EXERCISE REQUIREMENTS: Word for word, reproduce all of the entries shown below.

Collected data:
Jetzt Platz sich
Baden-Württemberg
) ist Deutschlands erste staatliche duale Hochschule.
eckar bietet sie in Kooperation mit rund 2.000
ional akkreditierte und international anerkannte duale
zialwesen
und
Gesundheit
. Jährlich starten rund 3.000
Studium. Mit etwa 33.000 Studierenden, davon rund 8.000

TASK RESULT:
Jetzt Platz sich
Baden-Württemberg
) ist Deutschlands erste staatliche duale Hochschule.
eckar bietet sie in Kooperation mit rund 2.000
ional akkreditierte und international anerkannte duale
zialwesen
und
Gesundheit
. Jährlich starten rund 3.000
Studium. Mit etwa 33.000 Studierenden, davon rund 8.000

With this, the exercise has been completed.